WHAT THIS TASK INVOLVES
Reproduce each record exactly, leaving nothing out.

((

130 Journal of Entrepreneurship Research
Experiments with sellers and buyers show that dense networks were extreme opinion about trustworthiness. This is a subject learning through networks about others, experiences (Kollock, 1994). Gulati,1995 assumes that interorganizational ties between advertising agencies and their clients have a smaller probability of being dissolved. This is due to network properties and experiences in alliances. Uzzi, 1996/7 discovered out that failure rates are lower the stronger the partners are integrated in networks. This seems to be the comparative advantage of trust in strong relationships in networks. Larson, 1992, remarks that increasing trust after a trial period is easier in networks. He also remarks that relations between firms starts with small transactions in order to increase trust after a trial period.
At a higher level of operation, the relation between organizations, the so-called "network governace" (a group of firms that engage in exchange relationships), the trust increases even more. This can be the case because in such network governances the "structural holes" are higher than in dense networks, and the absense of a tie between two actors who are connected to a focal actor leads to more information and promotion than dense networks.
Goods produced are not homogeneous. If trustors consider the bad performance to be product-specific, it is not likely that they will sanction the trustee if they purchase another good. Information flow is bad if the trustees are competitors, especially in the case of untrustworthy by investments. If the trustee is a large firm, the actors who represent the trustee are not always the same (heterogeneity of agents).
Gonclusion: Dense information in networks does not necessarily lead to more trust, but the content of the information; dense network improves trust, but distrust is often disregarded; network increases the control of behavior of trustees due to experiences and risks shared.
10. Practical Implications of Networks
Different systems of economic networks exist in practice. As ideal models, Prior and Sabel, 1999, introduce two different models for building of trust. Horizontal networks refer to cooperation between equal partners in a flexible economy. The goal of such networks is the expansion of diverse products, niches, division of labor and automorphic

))

WRITTEN SOLUTION
130 Journal of Entrepreneurship Research
Experiments with sellers and buyers show that dense networks were extreme opinion about trustworthiness. This is a subject learning through networks about others, experiences (Kollock, 1994). Gulati,1995 assumes that interorganizational ties between advertising agencies and their clients have a smaller probability of being dissolved. This is due to network properties and experiences in alliances. Uzzi, 1996/7 discovered out that failure rates are lower the stronger the partners are integrated in networks. This seems to be the comparative advantage of trust in strong relationships in networks. Larson, 1992, remarks that increasing trust after a trial period is easier in networks. He also remarks that relations between firms starts with small transactions in order to increase trust after a trial period.
At a higher level of operation, the relation between organizations, the so-called "network governace" (a group of firms that engage in exchange relationships), the trust increases even more. This can be the case because in such network governances the "structural holes" are higher than in dense networks, and the absense of a tie between two actors who are connected to a focal actor leads to more information and promotion than dense networks.
Goods produced are not homogeneous. If trustors consider the bad performance to be product-specific, it is not likely that they will sanction the trustee if they purchase another good. Information flow is bad if the trustees are competitors, especially in the case of untrustworthy by investments. If the trustee is a large firm, the actors who represent the trustee are not always the same (heterogeneity of agents).
Gonclusion: Dense information in networks does not necessarily lead to more trust, but the content of the information; dense network improves trust, but distrust is often disregarded; network increases the control of behavior of trustees due to experiences and risks shared.
10. Practical Implications of Networks
Different systems of economic networks exist in practice. As ideal models, Prior and Sabel, 1999, introduce two different models for building of trust. Horizontal networks refer to cooperation between equal partners in a flexible economy. The goal of such networks is the expansion of diverse products, niches, division of labor and automorphic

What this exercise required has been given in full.